### [Your assignment]
Scan the records below for the string "Empleado" and return every line where it appears.

### [Record set]
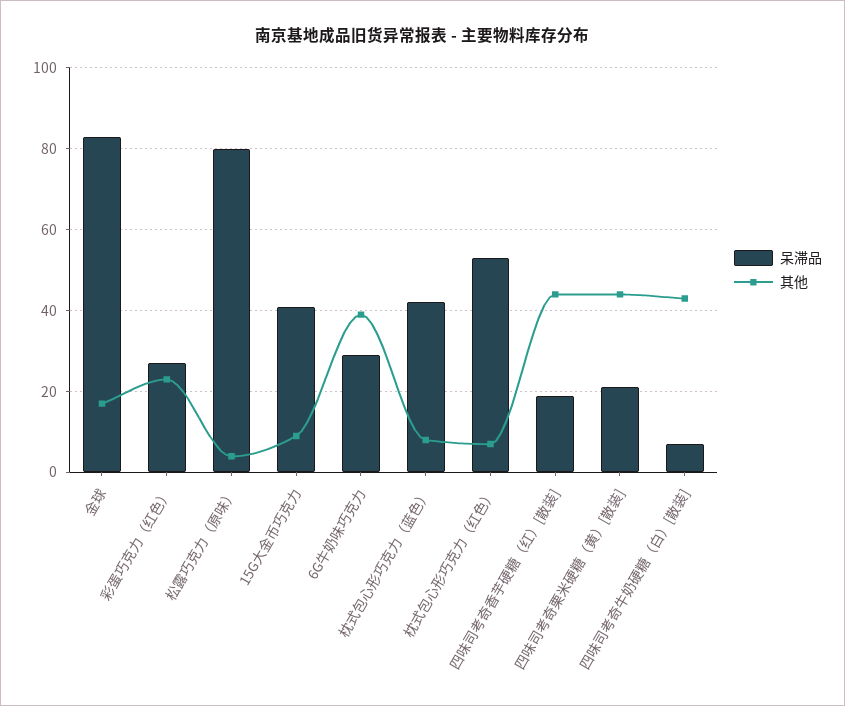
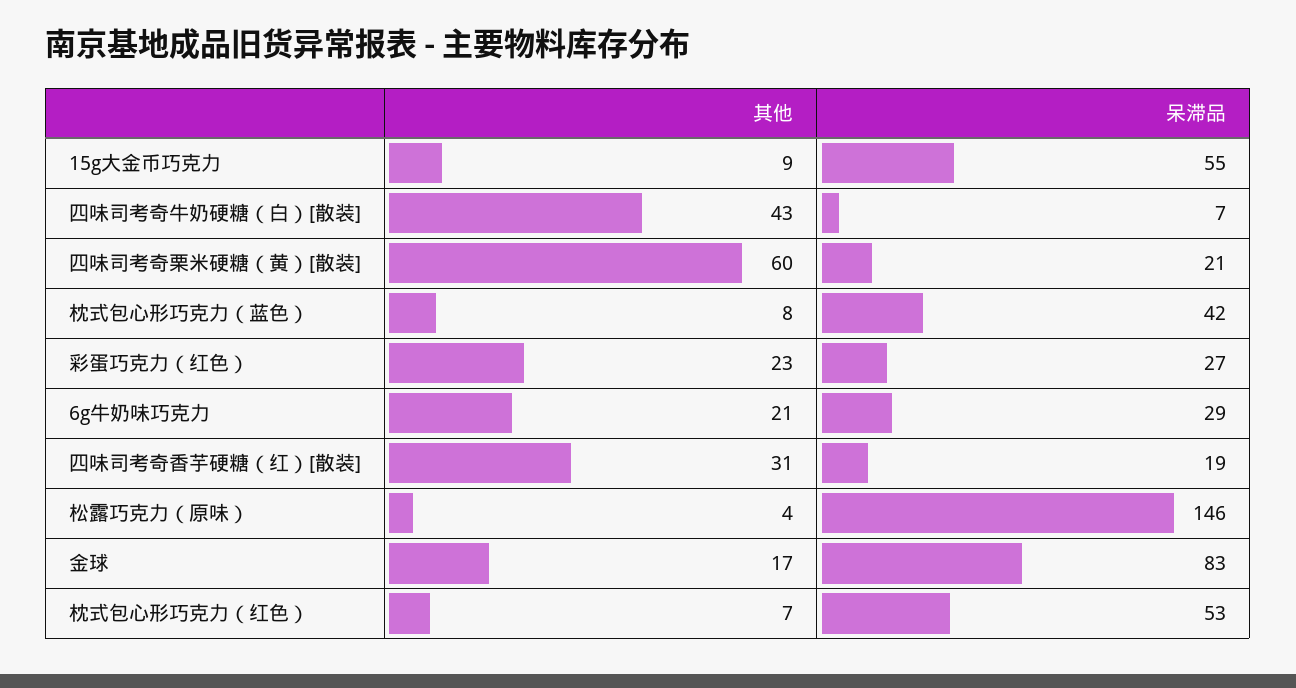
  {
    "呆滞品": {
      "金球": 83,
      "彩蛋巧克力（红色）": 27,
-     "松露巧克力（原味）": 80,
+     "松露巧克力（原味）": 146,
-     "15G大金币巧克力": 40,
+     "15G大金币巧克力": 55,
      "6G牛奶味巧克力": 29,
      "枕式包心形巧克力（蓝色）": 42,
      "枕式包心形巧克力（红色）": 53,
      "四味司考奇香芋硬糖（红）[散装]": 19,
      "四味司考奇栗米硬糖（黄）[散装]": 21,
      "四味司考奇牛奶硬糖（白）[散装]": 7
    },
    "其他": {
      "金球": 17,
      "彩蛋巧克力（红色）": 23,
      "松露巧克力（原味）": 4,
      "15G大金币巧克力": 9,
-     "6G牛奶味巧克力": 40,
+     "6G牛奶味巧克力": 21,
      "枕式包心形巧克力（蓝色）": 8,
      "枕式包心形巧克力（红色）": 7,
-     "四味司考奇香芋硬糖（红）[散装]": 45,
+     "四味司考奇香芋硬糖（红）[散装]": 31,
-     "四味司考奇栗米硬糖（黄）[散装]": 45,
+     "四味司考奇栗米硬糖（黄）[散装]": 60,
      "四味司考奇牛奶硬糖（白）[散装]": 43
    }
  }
---
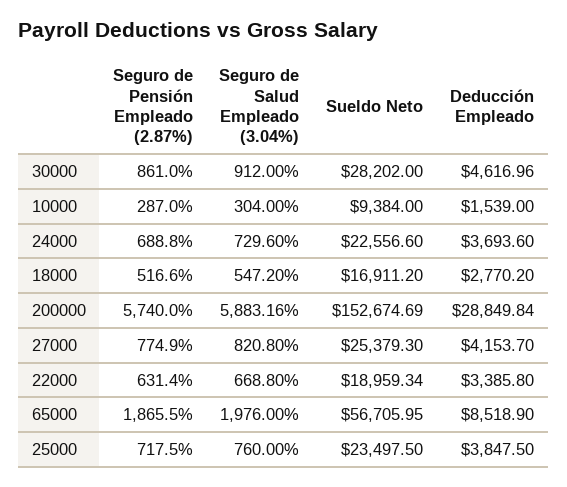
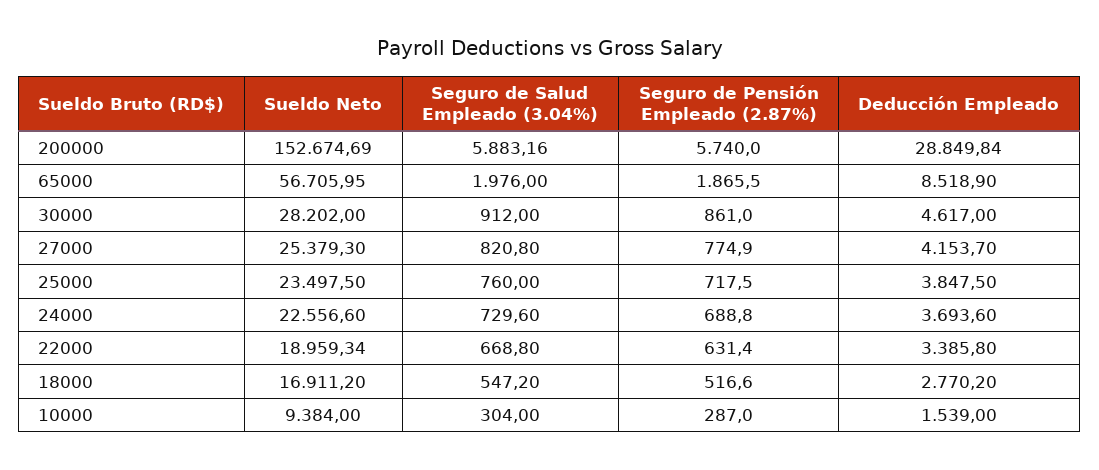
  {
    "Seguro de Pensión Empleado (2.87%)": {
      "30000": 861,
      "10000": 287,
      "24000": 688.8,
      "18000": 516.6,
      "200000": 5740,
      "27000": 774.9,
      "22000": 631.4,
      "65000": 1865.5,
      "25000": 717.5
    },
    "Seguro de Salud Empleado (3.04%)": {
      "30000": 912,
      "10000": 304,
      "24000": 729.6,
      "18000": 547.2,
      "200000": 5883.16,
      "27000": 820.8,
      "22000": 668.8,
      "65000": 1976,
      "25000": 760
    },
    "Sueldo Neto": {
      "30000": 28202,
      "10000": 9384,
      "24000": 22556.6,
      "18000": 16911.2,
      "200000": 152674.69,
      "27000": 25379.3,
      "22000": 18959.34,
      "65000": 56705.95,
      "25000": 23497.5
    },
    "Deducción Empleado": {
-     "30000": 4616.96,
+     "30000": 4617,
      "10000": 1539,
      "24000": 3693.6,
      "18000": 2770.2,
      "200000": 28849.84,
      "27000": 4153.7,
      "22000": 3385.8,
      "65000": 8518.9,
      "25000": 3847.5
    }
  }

### [Output]
    "Seguro de Pensión Empleado (2.87%)": {
    "Seguro de Salud Empleado (3.04%)": {
    "Deducción Empleado": {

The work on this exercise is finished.